United Surgical Partners International, a surgery-center chain, urged the approval of even more procedures, not mentioning a patient death hours after a spine surgery at one of its affiliate centers several months before, according to court records and securities filings. The chain said in a statement that it stands behind its comments in support of the proposal.
Such letters carry weight with Medicare, which approves procedures in surgery centers based on the invasiveness and complexity of the surgery and on input from stakeholders.
But Robert Beatty-Walters, an attorney based in Portland, Oregon, who has represented the families of three people who died after spine procedures at surgery centers, said Medicare’s decision-making process is not evenhanded.
“The stakeholders—they call them—during these regulatory proceedings are the profit makers, not the people who are being provided the service,” he said.
Medicare approved ten spine-surgery procedures to be billed at surgery centers starting in 2015 and added more in 2017. In an e-mail, a spokesperson for Medicare said that it had received no comments suggesting the procedures would pose a threat to patients.
And yet in 2014, Paulina Tam had died after a spinal procedure at Fremont Surgery Center.
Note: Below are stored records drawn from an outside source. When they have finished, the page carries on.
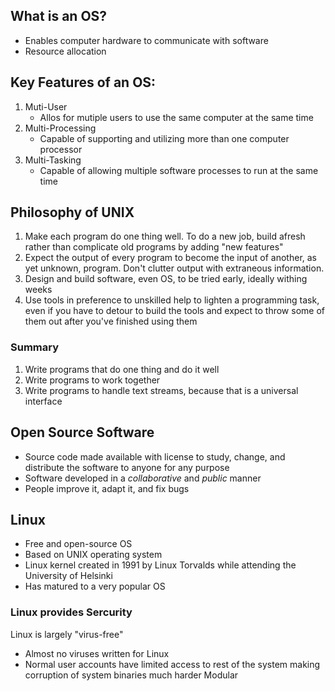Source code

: ## What is an OS?

- Enables computer hardware to communicate with software
- Resource allocation

## Key Features of an OS:
1. Muti-User
	- Allos for mutiple users to use the same computer at the same time
2. Multi-Processing
	- Capable of supporting and utilizing more than one computer processor
3. Multi-Tasking
	- Capable of allowing multiple software processes to run at the same time

## Philosophy of UNIX

1. Make each program do one thing well. To do a new job, build afresh rather than complicate old programs by adding "new features"
2. Expect the output of every program to become the input of another, as yet unknown, program. Don't clutter output with extraneous information.
3. Design and build software, even OS, to be tried early, ideally withing weeks
4. Use tools in preference to unskilled help to lighten a programming task, even if you have to detour  to build the tools and expect to throw some of them out after you've finished using them
### Summary
1. Write programs that do one thing and do it well
2. Write programs to work together
3. Write programs to handle text streams, because that is a universal interface


## Open Source Software
- Source code made available with license to study, change, and distribute the software to anyone for any purpose
- Software developed in a *collaborative* and *public* manner
- People improve it, adapt it, and fix bugs

## Linux
- Free and open-source OS
- Based on UNIX operating system
- Linux kernel created in 1991 by Linux Torvalds while attending the University of Helsinki
- Has matured to a very popular OS

### Linux provides Sercurity
Linux is largely "virus-free"
- Almost no viruses written for Linux
- Normal user accounts have limited access to rest of the system making corruption of system binaries much harder
Modular 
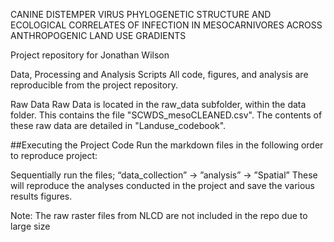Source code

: CANINE DISTEMPER VIRUS PHYLOGENETIC STRUCTURE AND ECOLOGICAL CORRELATES OF INFECTION IN MESOCARNIVORES ACROSS ANTHROPOGENIC LAND USE GRADIENTS

Project repository for Jonathan Wilson

Data, Processing and Analysis Scripts
All code, figures, and analysis are reproducible from the project repository.

Raw Data
Raw Data is located in the raw_data subfolder, within the data folder. This contains the file "SCWDS_mesoCLEANED.csv". The contents of these raw data are detailed in "Landuse_codebook".

##Executing the Project Code Run the markdown files in the following order to reproduce project:

Sequentially run the files; “data_collection” -> ”analysis” -> ”Spatial”   These will reproduce the analyses conducted in the project and save the various results figures.

Note: The raw raster files from NLCD are not included in the repo due to large size

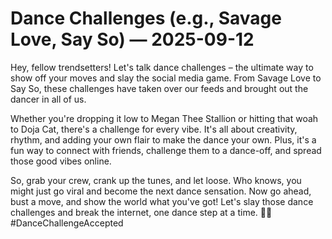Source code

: # Dance Challenges (e.g., Savage Love, Say So) — 2025-09-12

Hey, fellow trendsetters! Let's talk dance challenges – the ultimate way to show off your moves and slay the social media game. From Savage Love to Say So, these challenges have taken over our feeds and brought out the dancer in all of us. 

Whether you're dropping it low to Megan Thee Stallion or hitting that woah to Doja Cat, there's a challenge for every vibe. It's all about creativity, rhythm, and adding your own flair to make the dance your own. Plus, it's a fun way to connect with friends, challenge them to a dance-off, and spread those good vibes online.

So, grab your crew, crank up the tunes, and let loose. Who knows, you might just go viral and become the next dance sensation. Now go ahead, bust a move, and show the world what you've got! Let's slay those dance challenges and break the internet, one dance step at a time. 💃🔥 #DanceChallengeAccepted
Tam had finished careers as a nurse and as an educator and planned to travel the world with her husband of 32 years. “She was the driving force of the family, the spirit,” said her son, Eric Tam, MD, of New York City. “We didn’t expect the worst to happen.”
Pain from a car crash had bothered Tam for years. Her doctor scheduled her for a procedure to replace two disks in her upper spine on April 7, 2014. Any such surgery—entering the front of the neck to address pain in the spine—comes with a risk of suffocation, according to the Medicare inspection report.
About four hours after her procedure, Tam told a nurse that her surgical collar felt too tight. Then she said she couldn’t breathe. With her surgeon and anesthesiologist already gone for the day, the only doctor on-site was a digestive health specialist, the inspection report shows. A nurse called a code blue just after 6:30 p.m., records say.
Medical experts say the first step in helping such patients is removing the surgical staples so the pooled blood can disperse, allowing the patient to breathe. In Tam’s case, staff repeatedly tried and failed to insert a breathing tube through her mouth and into her airway, the inspection report shows. A last-ditch remedy would have been to punch a hole through the front of her throat to restore breathing, but the gastroenterologist later told an inspector that he “wasn’t prepared” to do so.
The inability to perform the suffocation-rescue maneuver, the inspection report says, amounted to the center’s “failure to ensure patient safety.”
From the time a nurse called 911, it took 24 minutes to get Tam to the nearest hospital, EMS records show. She arrived without a pulse and remained on life support overnight, as her children raced to her bedside to say goodbye.
Tam’s surgeon filed pleadings in court saying Tam’s “carelessness and negligence” caused her death. It’s unclear what the defense meant by negligence. The case reached a confidential settlement. After Tam’s death, the center told Medicare inspectors that a qualified doctor would stay on-site overnight after all upper-spine cases.
Nancy Epstein, MD, chief of neurosurgical and spine care at New York University Winthrop Hospital, said surgery centers’ doing delicate work near the spinal cord, windpipe, and esophagus in a same-day procedure is “pretty revolting.” But she said the centers are making so much money—“reeling it in hand over fist”—that the potential dangers are being ignored.
“Medically, it should not be tolerated,” she said, “but it is.”
Editor’s Note: In November 2018, Medicare completed a review of 38 procedures at surgical centers and determined to keep its approval in effect.